Minister of Justice and Minister of State for Cabinet Affairs
- Incumbent
- Assumed office 8 January 2024
- Monarch: Tamim bin Hamad Al Thani
- Prime Minister: Mohammed bin Abdulrahman Al Thani
- Preceded by: Masoud bin Mohammed al-Ameri

Personal details
- Alma mater: Durham University (LL.B.) University of Swansea (LL.M.)

= Ibrahim bin Ali bin Issa al-Hassan al-Mohannadi =

Qatari politician

Ibrahim bin Ali bin Issa al-Hassan al-Mohannadi is the Qatari Minister of Justice and Minister of State for Cabinet Affairs.
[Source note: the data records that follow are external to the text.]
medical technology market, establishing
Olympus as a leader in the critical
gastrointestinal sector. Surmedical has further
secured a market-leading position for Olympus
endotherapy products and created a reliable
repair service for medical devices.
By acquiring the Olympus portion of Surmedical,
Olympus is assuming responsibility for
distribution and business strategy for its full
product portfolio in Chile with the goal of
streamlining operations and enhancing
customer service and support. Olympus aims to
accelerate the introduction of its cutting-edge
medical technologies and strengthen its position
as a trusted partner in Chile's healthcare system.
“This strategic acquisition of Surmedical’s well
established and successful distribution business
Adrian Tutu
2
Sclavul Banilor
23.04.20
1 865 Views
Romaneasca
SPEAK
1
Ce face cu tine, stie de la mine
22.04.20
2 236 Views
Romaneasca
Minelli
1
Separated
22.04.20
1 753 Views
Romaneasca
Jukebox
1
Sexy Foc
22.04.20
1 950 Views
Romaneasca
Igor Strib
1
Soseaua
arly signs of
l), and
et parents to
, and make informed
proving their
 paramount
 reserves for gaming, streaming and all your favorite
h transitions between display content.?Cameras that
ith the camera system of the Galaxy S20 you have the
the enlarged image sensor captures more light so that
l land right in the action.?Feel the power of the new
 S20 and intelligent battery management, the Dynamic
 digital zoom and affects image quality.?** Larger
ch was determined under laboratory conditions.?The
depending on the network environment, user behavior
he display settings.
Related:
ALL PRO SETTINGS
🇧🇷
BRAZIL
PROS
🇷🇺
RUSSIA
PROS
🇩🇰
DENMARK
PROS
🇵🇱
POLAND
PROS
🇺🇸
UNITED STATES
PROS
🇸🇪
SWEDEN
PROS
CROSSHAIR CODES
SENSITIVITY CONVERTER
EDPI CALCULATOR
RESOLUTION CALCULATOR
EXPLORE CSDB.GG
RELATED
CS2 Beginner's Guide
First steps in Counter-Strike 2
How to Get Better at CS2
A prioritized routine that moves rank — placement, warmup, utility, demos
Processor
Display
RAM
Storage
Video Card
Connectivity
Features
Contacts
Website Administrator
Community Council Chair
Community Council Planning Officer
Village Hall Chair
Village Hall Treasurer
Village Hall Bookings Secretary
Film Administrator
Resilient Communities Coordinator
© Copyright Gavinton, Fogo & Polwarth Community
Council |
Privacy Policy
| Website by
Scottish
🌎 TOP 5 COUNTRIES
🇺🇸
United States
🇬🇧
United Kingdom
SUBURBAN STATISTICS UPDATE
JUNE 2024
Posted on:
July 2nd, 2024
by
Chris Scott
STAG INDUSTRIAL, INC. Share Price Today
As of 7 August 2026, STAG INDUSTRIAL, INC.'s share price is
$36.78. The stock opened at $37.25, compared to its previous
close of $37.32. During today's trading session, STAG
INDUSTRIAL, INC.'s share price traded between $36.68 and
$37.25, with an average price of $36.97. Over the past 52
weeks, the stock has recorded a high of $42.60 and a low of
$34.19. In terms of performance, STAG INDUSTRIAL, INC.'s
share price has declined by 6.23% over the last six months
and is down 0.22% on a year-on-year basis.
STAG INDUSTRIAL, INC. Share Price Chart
He was appointed as minister on 8 January 2024.

== Education ==
Al-Mohannadi holds a Bachelor of Laws from Durham University in England and a Master of Laws from the University of Swansea in Wales.

== Career ==
From 2004 until 2005, al-Mohannadi served as Second Lieutenant in the Armed Forces of Qatar.

Between 2013 and 2024, he was Director of Legal Affairs at the Amiri Diwan.

Since 8 January 2024, al-Mohannadi has been the Minister of Justice and Minister of State for Cabinet Affairs.